My mom celebrated her birthday yesterday and while I drove home from her house I started thinking about her advice to me. When I first began writing Mom’s Monday Memo, it was in response to my daughters inability to recall any advice I’d given them. The realization that I hadn’t clearly shared any “words of wisdom” inspired me to write weekly to help them remember those lessons I thought I’d provided throughout the years.
However, when they asked about the most important advice from my mom, I realized that I also drew a blank…not because there were no lessons, but it’s much more difficult to put those life lessons into words than I expected. Yesterday, her birthday made me think about my daughter’s question again; and I realized, like me, she shared lots of daily advice. But the one thing that I had the biggest impact on me was the lessons on organization.
Mom is the definition of organization. She believes in a place for everything and everything in its place. Our house was always picture perfect. Even the “junk drawer” as she called it was orderly.
She taught me the importance of lists. Lists to plan homework assignments or projects, lists of items to pack for vacation, lists of chores to be completed. I most remember writing grocery lists. While she would look through the cabinets and refrigerator I recorded the items on the list. We wrote the list in the order items were found in the grocery…aisle by aisle…a huge time saver. In addition, we estimated the cost of each item on the list to determine how much money would be needed. It was a game to see how close we’d be to the actual cost of the week’s grocery bill and it wasn’t unusual for us to be off by only a dollar or two on a bill in excess of $100.
When a senior in high school I observed another example of mom’s organization skills. She created folders for each college application with all of the required elements as well as a file for all of the financial aid information. Even though the college process was not as complicated in the 70s as it is today, she organized a system to insure we didn’t miss deadlines. This system served me well as a high school student, and it also served me well as the parent some 25 years later. (I even added color coded files to help stay organized through this college application process.)

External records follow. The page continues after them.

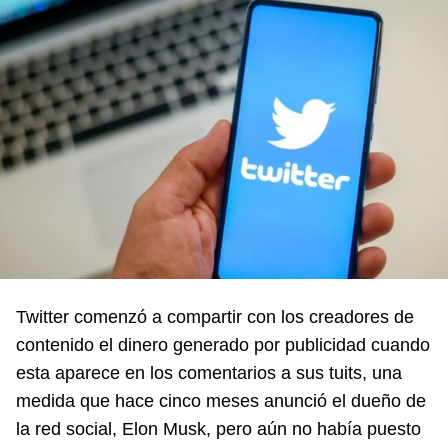
Twitter comenzó a compartir con los creadores de
contenido el dinero generado por publicidad cuando
esta aparece en los comentarios a sus tuits, una
medida que hace cinco meses anunció el dueño de
la red social, Elon Musk, pero aún no había puesto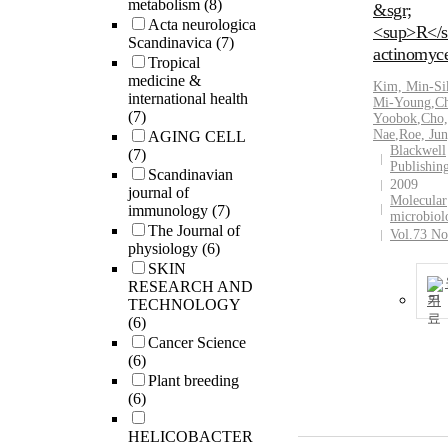
metabolism
(8)
&sgr;
Acta neurologica
<sup>R</s
Scandinavica
(7)
actinomyce
Tropical
medicine &
Kim, Min-Si
international health
Mi-Young
,
C
(7)
Yoobok
,
Cho,
Nae
,
Roe, Ju
AGING CELL
Blackwell
(7)
Publishin
Scandinavian
2009
journal of
Molecular
immunology
(7)
microbiol
The Journal of
Vol.73 No
physiology
(6)
SKIN
RESEARCH AND
기
TECHNOLOGY
(6)
Cancer Science
(6)
Plant breeding
(6)
HELICOBACTER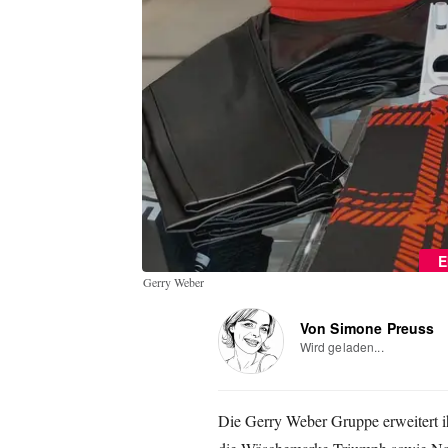
E
Gerry Weber
Von Simone Preuss
Wird geladen...
Die Gerry Weber Gruppe erweitert i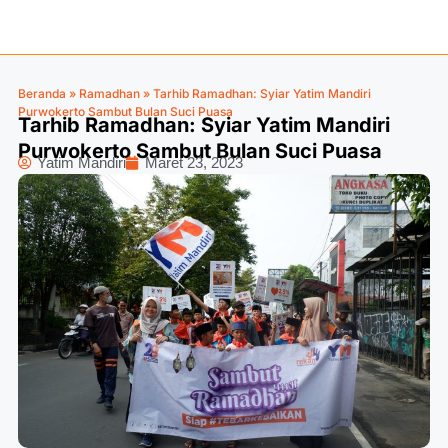
Beranda
»
Ramadhan
»
Tarhib Ramadhan: Syiar Yatim Mandiri
Purwokerto Sambut Bulan Suci Puasa
Tarhib Ramadhan: Syiar Yatim Mandiri
Purwokerto Sambut Bulan Suci Puasa
Yatim Mandiri
Maret 23, 2023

Finally, when I think of my mom’s advice, I hear these words:
Always look both ways.
You can’t be too careful. (I found this super confusing…”too careful”??? but I finally figured it out.)
Don’t wish your life away. (These words seem more appropriate each day and in fact, I said this to a co-worker earlier in the week.)
Happy birthday, mom and thanks. I don’t practice that – a place for everything and everything in its place – but organization serves me well.